C'est fou ce qu'un simple bout de papier avec des résultats d'examens peut changer la couleur de l'existence. Au début on lit regarde les chiffres sans trop comprendre et puis quand on fait le rapprochement entre ce qu'on devrait trouver et ce qu'on lit comme chiffres, tout s'écroule.

 

C'était un examen de routine, ce bilan hormonal, du moins le pensais-je. Je savais que j'ovulais, mes autres examens sanguins étaient ok et Yann avait des spérmatozoïdes super vaillants. Mais là devant cette feuille blanche aux chiffres sans appel, je constatai que ça allait être compliqué. Là où j'aurais du avoir entre 2 et 6,80 ng/ml de cette fameuse hormone anti müllerienne, j'en avais 0,60. Je suis remontée à la maison et j'ai commencé à faire des recherches sur le net. C'était confirmé, mes résultats étaient catastrophiques.

Je me suis sentie envahie par une angoisse tellement violente qu'il m'était impossible de calmer ma respiration. Pourquoi maintenant ? Pourquoi alors que tout semblait prendre sa place devais-je subir ça en plus ?

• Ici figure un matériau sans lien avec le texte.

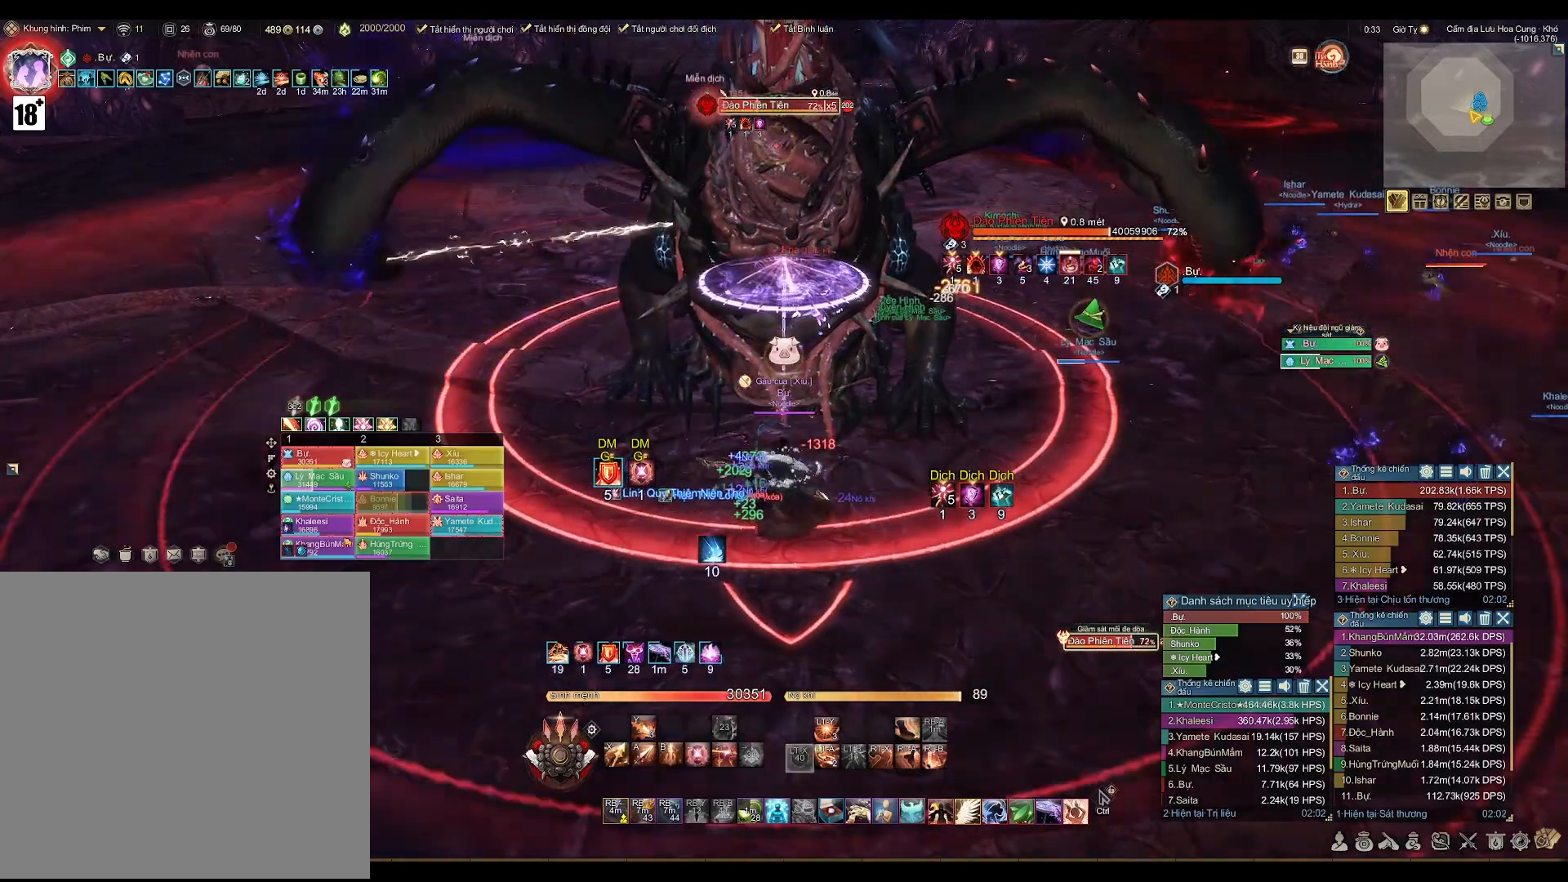
{"buttons": [], "left_stick": "down", "right_stick": "center", "events": [[17, "L2", "up"], [33, "X", "up"], [217, "A", "down"], [450, "left_stick", "down"], [500, "A", "up"]]}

C'est drôle dans ces moments là, on n'est incohérent. J'appelais mon ami Clarisse en pleurs :

"Mais Jeanne, appelle ton gynéco ! Tu ne peux pas savoir. Oui tu vas peut être devoir faire une stimulation d'hormones mais tout n'est peut être pas fini."

 

Quand on est petite fille, on croit qu'il va juste vouloir faire un enfant pour en avoir un. plus tard, on se dit qu'il suffira d'aimer quelqu'un très fort pour que ça coule de source. Et puis ça ne vient pas, ou plutôt pas comme on voudrait. Ensuite on oublie un peu. On laisse le temps filer. Comme on voit qu'on n'emprunte pas le chemin classique, on choisit des biais alternatifs. Mais avant de savoir, jamais on imagine que ça ne sera pas une évidence de tomber enceinte...

 

C'est pourtant la boule au ventre que je me suis rendue chez le gynéco après avoir eu le commentaire laconique de la secrétaire au vu de mes résultats :

"En effet, ce n'est pas bon du tout..."

J'ai toujours aimé mon gynécologue avec son air de bon père de famille. Il me suit depuis 14 ans. Il explique bien, il fait des pré-analyses sur ses prélèvements, il a toujours les mots qui rassurent et une bonhomie fort appréciable. Mais là, il a plissé le nez sur mes résultats et ça n'augurait rien de bon.

" Bon je ne vais pas vous mentir, les résultats sont très mauvais. Dans l'état actuel des choses, votre projet de bébé est sérieusement compromis."

Moi: " Même avec un traitement hormonal ? "

Lui: " Malheureusement votre taux est très faible. Cela signifie que vous êtes en fin de réserve ovarienne. Ça ne veut pas dire que vous n'ovulez plus, ça veut dire que vos ovules ne sont plus féconds... Il vous reste deux options: Aller à Barcelone pour vous faire implanter l'ovocyte d'une donneuse fécondé par le sperme de votre ami..."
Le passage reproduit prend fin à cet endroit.